> _AIM OF THE EXERCISE_
For the word "Fuel", count the lines of the data that include it and give only the total.

DATA FOR REVIEW START

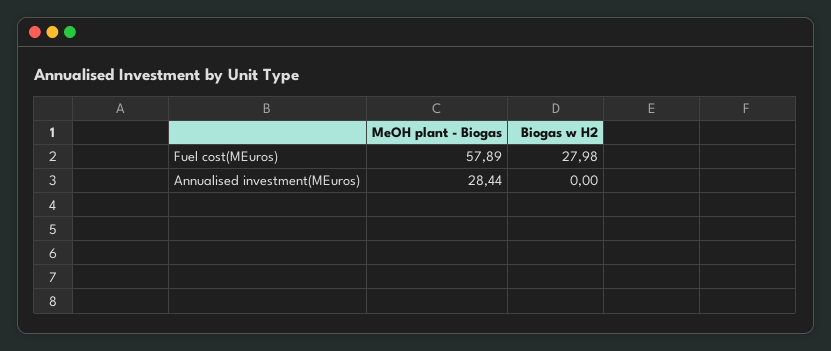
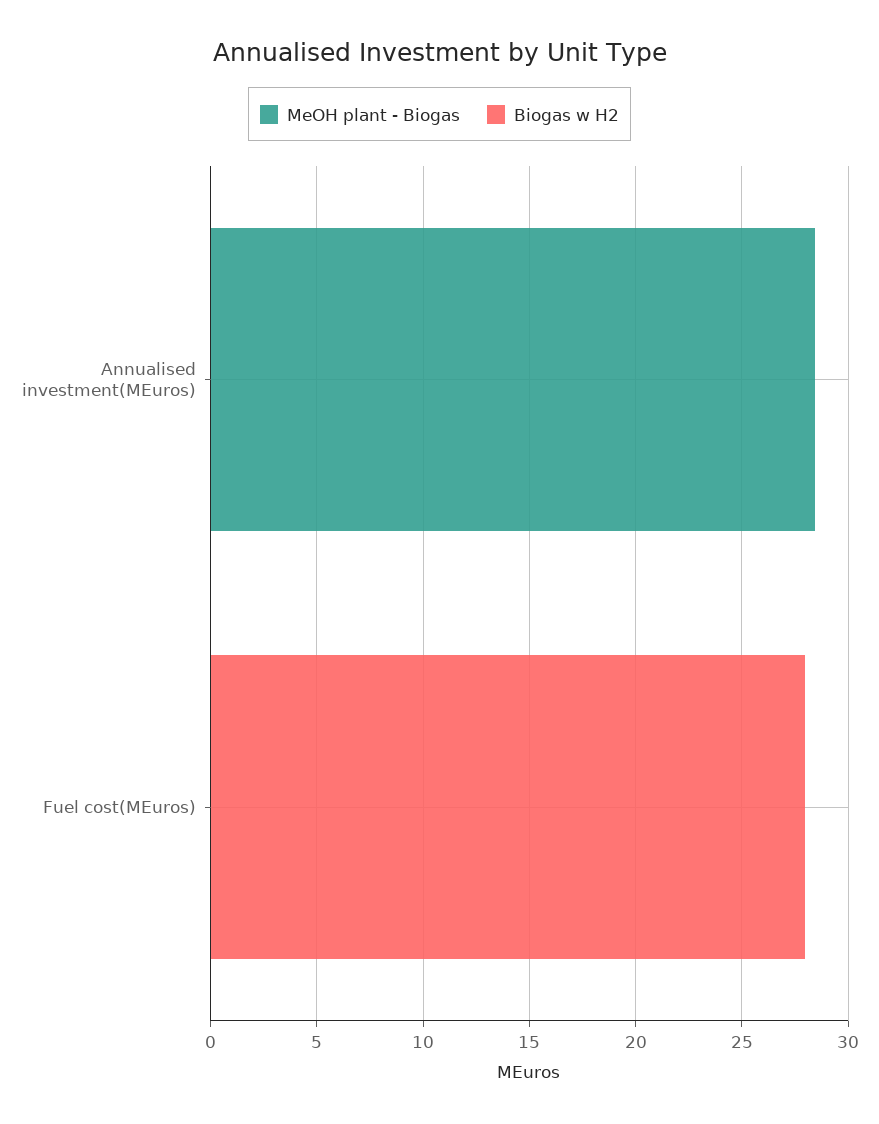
  {
    "MeOH plant - Biogas": {
-     "Fuel cost(MEuros)": 57.89,
+     "Fuel cost(MEuros)": 0,
      "Annualised investment(MEuros)": 28.44
    },
    "Biogas w H2": {
      "Fuel cost(MEuros)": 27.98,
      "Annualised investment(MEuros)": 0
    }
  }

DATA FOR REVIEW END

> _TASK RESPONSE_
3